How it works: In the past, to get a spoon in the pot, potential investors had very stringent criteria to meet. Several factors related to wealth determined eligibility, and small investors were often shut out. But, with crowdfunding, some regulations are removed to welcome retail investors. A wider net is cast, which allows more slices of the pie doled out to a larger network. Consumers purchase stake through portals, who act as middle-men in the transaction.

Fine-tuning a powerful legislation.

Portals cannot provide advice, act as DTC, or solicit products, to name a few restrictions. Portals will be strictly third parties who are facilitating the trades, and are required to register with the SEC and other regulatory bodies, a mandate that will reduce fraudulent sites from duping inexperienced investors. The “portal” is responsible for ensuring informational and educational materials are distributed to all investors. Portals must also attest that the investor is knowledgeable of the investment prior to execution.

While this concept may work for industries with small capital commitments and more predictable revenue calendars, there is much debate as to how (or if) crowdfunding can work in life sciences. Limitations include:

  • Funding is limited to $1 million per 12-month period for aggregate investors, Regardless of the number of investors. This stipulation means no other financings, regardless of structure or size, can take place through one calendar year, once a crowdfunding venture is complete. Drug development is extremely expensive, in which even the earliest of clinical trials cost upwards of $1 million.
    • This stipulation will most certainly deter any life science company outside of infancy level from exploring crowdfunding. While many life science companies at development level do not raise more than $1 million every year, committing to operating with that small level of financing for one year can be a developmental handicap.
  • Individual investors can invest between $2,000 and $100,000. However there are specific net worth and net value issues that may come in conflict, meaning investors will still have to fall into some level of accreditation.
    • These regulations ensure inexperienced investors will not be naïve to the risks of investing, and further, that returns will not be expected nor relied upon. However, accreditation levels are lax enough that a sizeable percentage of the population will be eligible. During life science company growth development, the concept of extreme dilution in exchange for a small amount of capital may not be favorable.
  • Portal and issuer must comply with all regulations, of the bill, specifically, those of Section 4A, which require registration with regulatory bodies.
    • Registration and compliance requires money and time, which may prevent many new portals from pursuing compliance-heavy industries such as life sciences.
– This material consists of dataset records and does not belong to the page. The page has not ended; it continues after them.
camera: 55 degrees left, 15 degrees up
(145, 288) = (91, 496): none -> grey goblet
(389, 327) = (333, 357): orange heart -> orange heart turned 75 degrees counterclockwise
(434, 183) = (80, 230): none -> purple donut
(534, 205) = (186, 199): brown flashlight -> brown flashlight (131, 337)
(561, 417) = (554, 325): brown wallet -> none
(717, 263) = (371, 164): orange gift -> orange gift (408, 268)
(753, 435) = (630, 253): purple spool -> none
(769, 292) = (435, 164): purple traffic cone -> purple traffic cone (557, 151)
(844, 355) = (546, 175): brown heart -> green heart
Although crowdfunding may not prove to be a viable strategy for pharma and biotech, the medical device, health information, and telemedicine communities have begun to explore this route. Case studies of success are coming into focus, and soon crowdfunding pioneers will lay out financing models that could eventually become standard practice.
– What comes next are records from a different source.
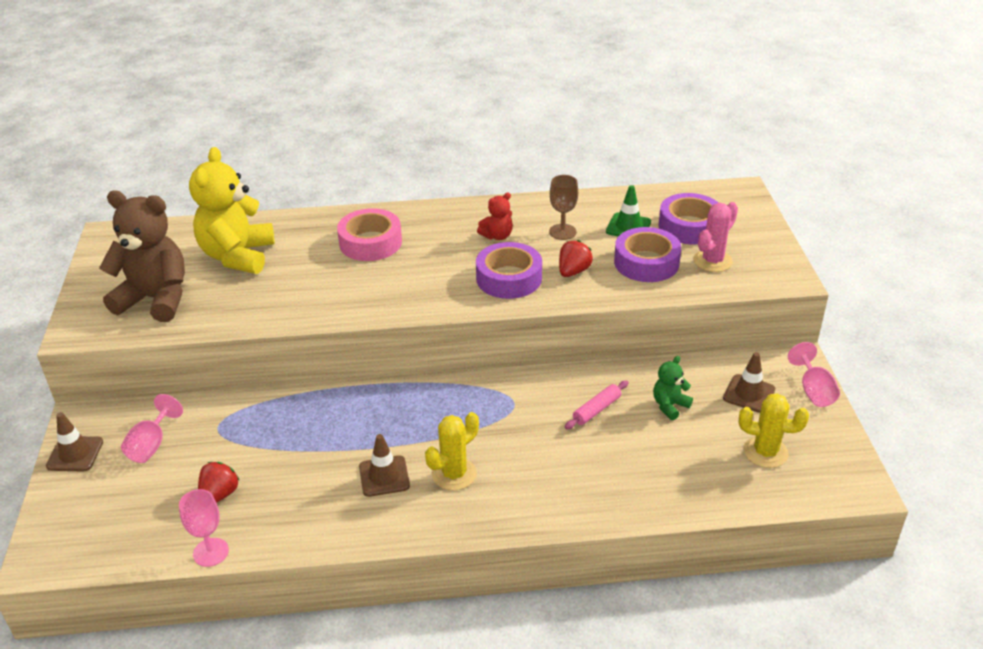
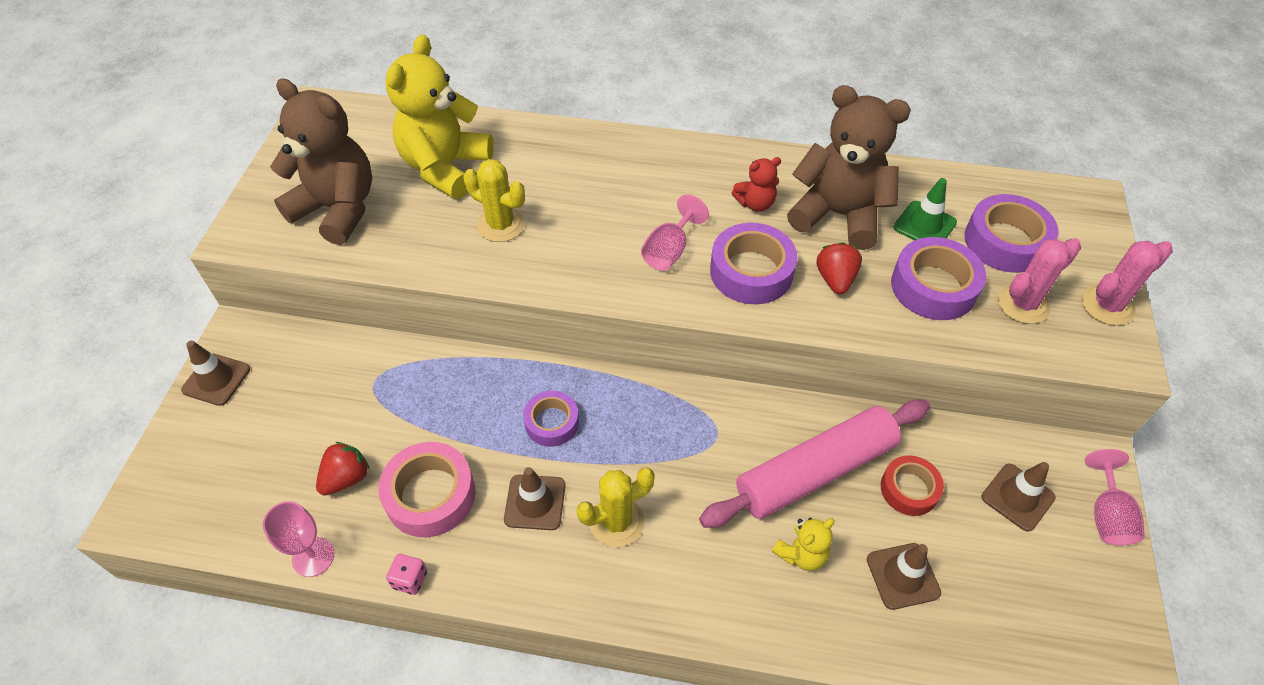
camera: 15 degrees right, 15 degrees up
(151, 445) = (297, 388): pink goblet -> pink goblet (669, 251)
(299, 548) = (410, 579): none -> pink dice
(370, 242) = (601, 181): pink tape -> pink tape (430, 495)
(379, 423) = (552, 422): none -> purple tape
(562, 232) = (838, 215): brown goblet -> brown teddy bear
(573, 271) = (835, 279): red strawberry -> red strawberry turned 45 degrees counterclockwise
(596, 410) = (815, 471): pink rolling pin -> pink rolling pin, size x2.32
(603, 462) = (801, 554): none -> yellow teddy bear
(669, 406) = (909, 489): green teddy bear -> red tape
(681, 458) = (903, 576): none -> brown traffic cone
(765, 452) = (1016, 596): yellow cactus -> yellow cactus (501, 225)
(771, 251) = (1107, 305): none -> pink cactus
Further, despite these supposed limitations, crowdfunding is a microcosm of a larger effort to support company growth development at all levels: through policies such as crowdfunding, and the removal of retail investor communication restrictions, the Obama Administration has taken an aggressive step towards reviving the capital markets.
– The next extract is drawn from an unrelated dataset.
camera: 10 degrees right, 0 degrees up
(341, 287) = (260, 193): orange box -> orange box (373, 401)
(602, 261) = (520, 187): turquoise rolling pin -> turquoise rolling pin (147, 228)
The JOBS Act has won mostly praise thus far, in its infancy, and especially in the analysis of crowdfunding in several industries. Many people including David Weild, Christine Jacobs, and others believe it’s a step in the right direction.

However, there are concerns about companies currently traded. How does it affect them? How can it benefit them? At this time there aren’t any easy answers — just a lot more questions. One thing is certain, however: JOBS is proving that “crowding” doesn’t have to be a bad thing.